Reklama

Wiadomości

Francuski reset

Polska i Francja mają wiele zbieżnych interesów w Europie, które są sprzeczne z interesami Niemiec i Rosji – mówi Eryk Mistewicz, znawca polityki francuskiej, prezes think tanku Instytutu Nowych Mediów, który wydaje miesięcznik Wszystko co Najważniejsze.

Niedziela Ogólnopolska 19/2022, str. 34-35

[ TEMATY ]

Francja

pl.wikipeadia.org

Bądź na bieżąco!

Zapisz się do newslettera

Artur Stelmasiak: Jaka jest powyborcza atmosfera we Francji? Jest radość z wygranej prezydenta Emmanuela Macrona?

Eryk Mistewicz: Nad Sekwaną oddech ulgi. Większość Francuzów zagłosowała nie tyle na Macrona, ile przeciwko klanowi Le Pen, który szykował się do władzy od 30 lat. Na szczęście dla Polski i dla Europy Wschodniej, dla Ukrainy, Marine Le Pen nie uzyskała władzy.

Wszyscy pamiętamy prezydenta Macrona, jak rozmawiał z Władimirem Putinem przy wielkim stole, później często rozmawiali też telefonicznie. Czy teraz, po kampanii wyborczej, prezydent Francji zmieni swoje nastawienie do Kremla?

Emmanuel Macron podjął decyzję o bardzo dużym udziale Francji w zakresie dostarczania broni Ukrainie. Przełomowym wydarzeniem była zbrodnia w Buczy. Od tamtej pory Macron nie rozmawiał z Putinem. Francja w sprawie Ukrainy zajmuje coraz bardziej zdecydowane stanowisko.

Pomóż w rozwoju naszego portalu

Wspieram

Reklama

W przeciwieństwie do Berlina pomoc Paryża dla Ukrainy od razu była znacząca i oczywista.

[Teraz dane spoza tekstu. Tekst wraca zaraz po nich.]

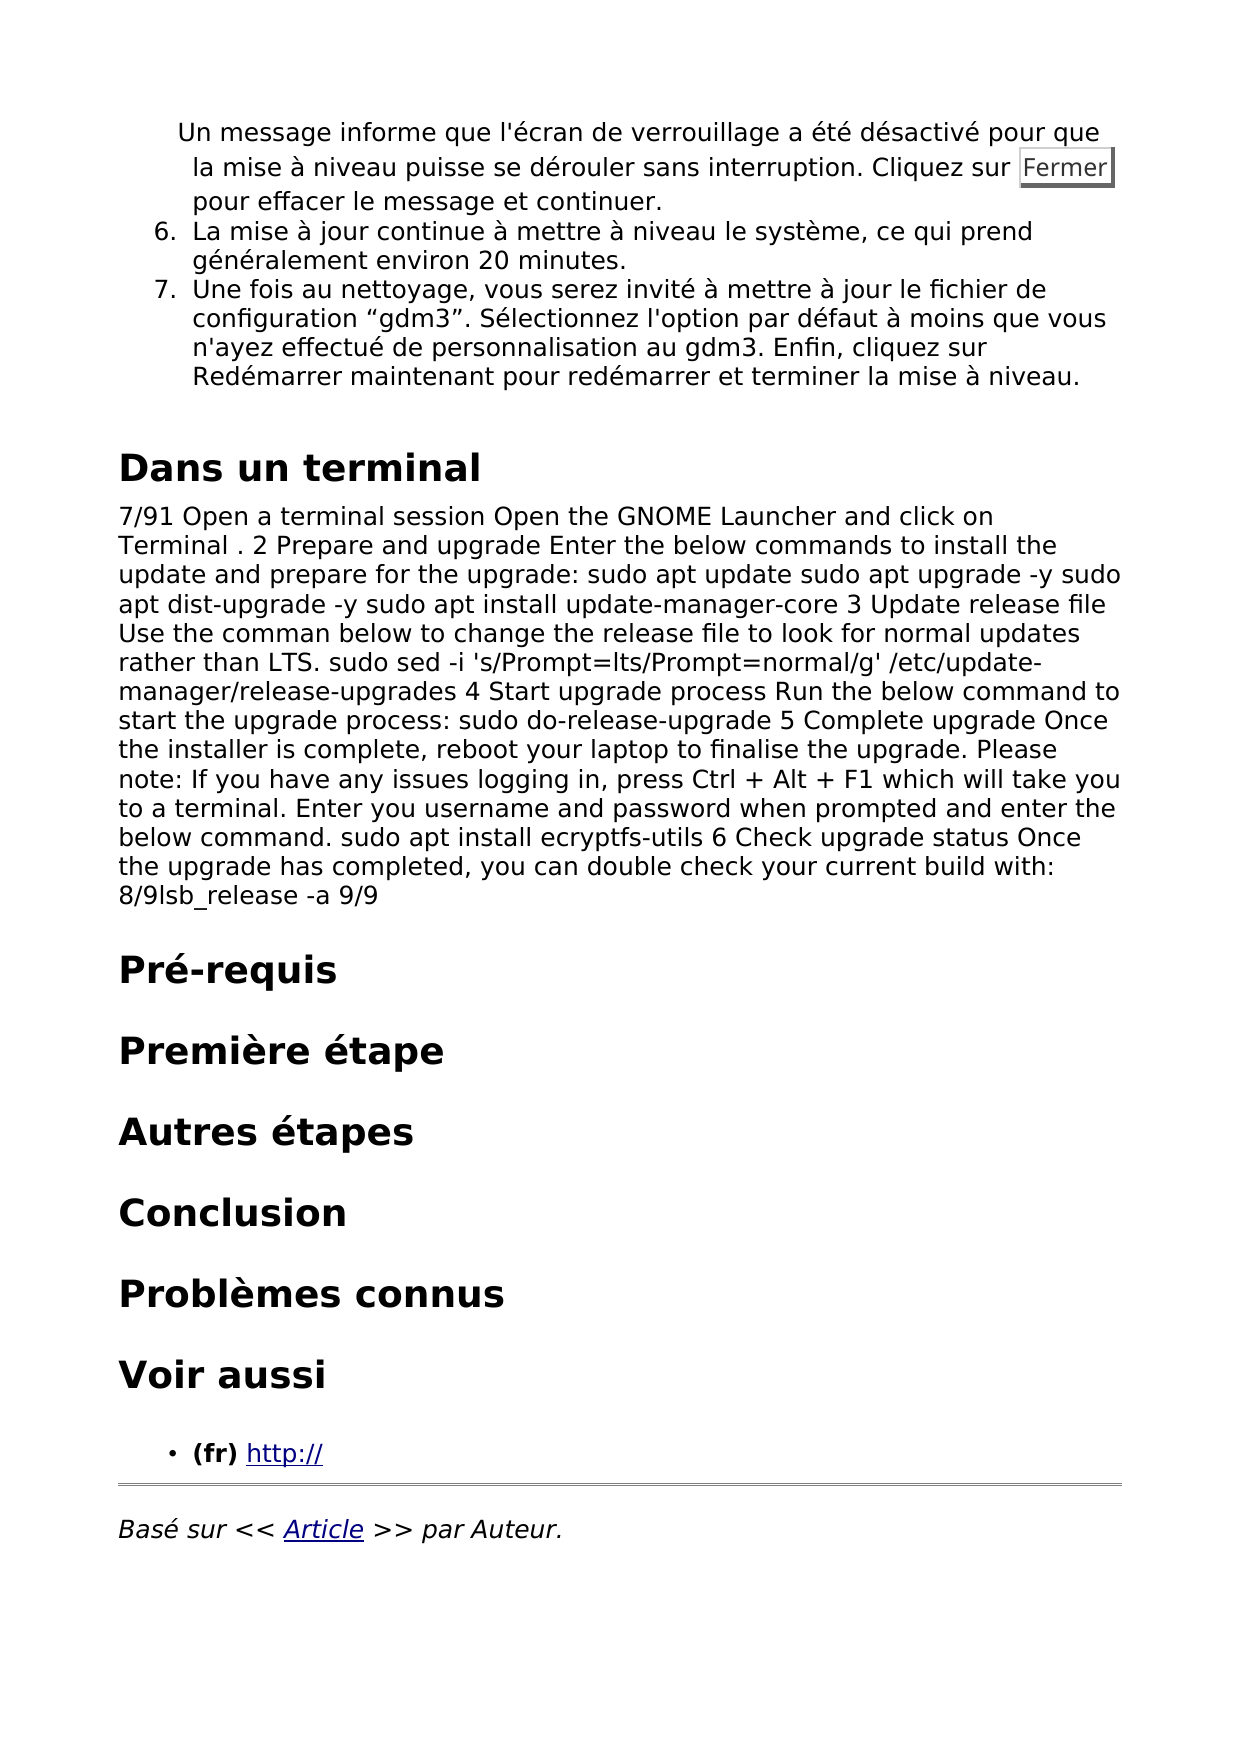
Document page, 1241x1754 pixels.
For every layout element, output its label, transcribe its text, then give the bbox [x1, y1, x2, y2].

text 7/91 Open a terminal session Open the GNOME Launcher and click on Terminal . 2 Prepare and upgrade Enter the below commands to install the update and prepare for the upgrade: sudo apt update sudo apt upgrade -y sudo apt dist-upgrade -y sudo apt install update-manager-core 3 Update release file Use the comman below to change the release file to look for normal updates rather than LTS. sudo sed -i 's/Prompt=lts/Prompt=normal/g' /etc/update-manager/release-upgrades 4 Start upgrade process Run the below command to start the upgrade process: sudo do-release-upgrade 5 Complete upgrade Once the installer is complete, reboot your laptop to finalise the upgrade. Please note: If you have any issues logging in, press Ctrl + Alt + F1 which will take you to a terminal. Enter you username and password when prompted and enter the below command. sudo apt install ecryptfs-utils 6 Check upgrade status Once the upgrade has completed, you can double check your current build with: 8/9lsb_release -a 9/9 [118, 502, 1122, 911]
subtitle Conclusion [118, 1192, 1122, 1235]
subtitle Première étape [118, 1029, 1122, 1073]
subtitle Pré-requis [118, 948, 1122, 992]
subtitle Autres étapes [118, 1111, 1122, 1154]
list (fr) http:// [177, 1439, 1122, 1469]
subtitle Voir aussi [118, 1354, 1122, 1398]
subtitle Dans un terminal [118, 446, 1122, 490]
list La mise à jour continue à mettre à niveau le système, ce qui prend généralement environ 20 minutes. [177, 217, 1122, 275]
list Un message informe que l'écran de verrouillage a été désactivé pour que la mise à niveau puisse se dérouler sans interruption. Cliquez sur Fermer pour effacer le message et continuer. [177, 118, 1122, 217]
list Une fois au nettoyage, vous serez invité à mettre à jour le fichier de configuration “gdm3”. Sélectionnez l'option par défaut à moins que vous n'ayez effectué de personnalisation au gdm3. Enfin, cliquez sur Redémarrer maintenant pour redémarrer et terminer la mise à niveau. [177, 275, 1122, 392]
text Basé sur << Article >> par Auteur. [118, 1515, 1122, 1544]
subtitle Problèmes connus [118, 1273, 1122, 1316]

Francja jest jednym z większych dostarczycieli broni dla Ukrainy – zarówno tej defensywnej, jak i ofensywnej. Dostarcza amunicję, rakiety, artylerię, dlatego na Kremlu jest traktowana jako kraj wrogi Rosji – oczywiście, nie aż tak bardzo jak Stany Zjednoczone. Macron początkowo rozmawiał z Putinem, próbując doprowadzić do wstrzymania walk, potem – do uruchomienia korytarzy humanitarnych. Bezskutecznie. Putin rozumie tylko język siły.

W kwestii bezpieczeństwa mamy sprzeczne interesy, bo nam zależy na parasolu bezpieczeństwa z USA. Dlaczego Francja od lat chce się pozbyć wpływów USA i ich wojsk z Europy?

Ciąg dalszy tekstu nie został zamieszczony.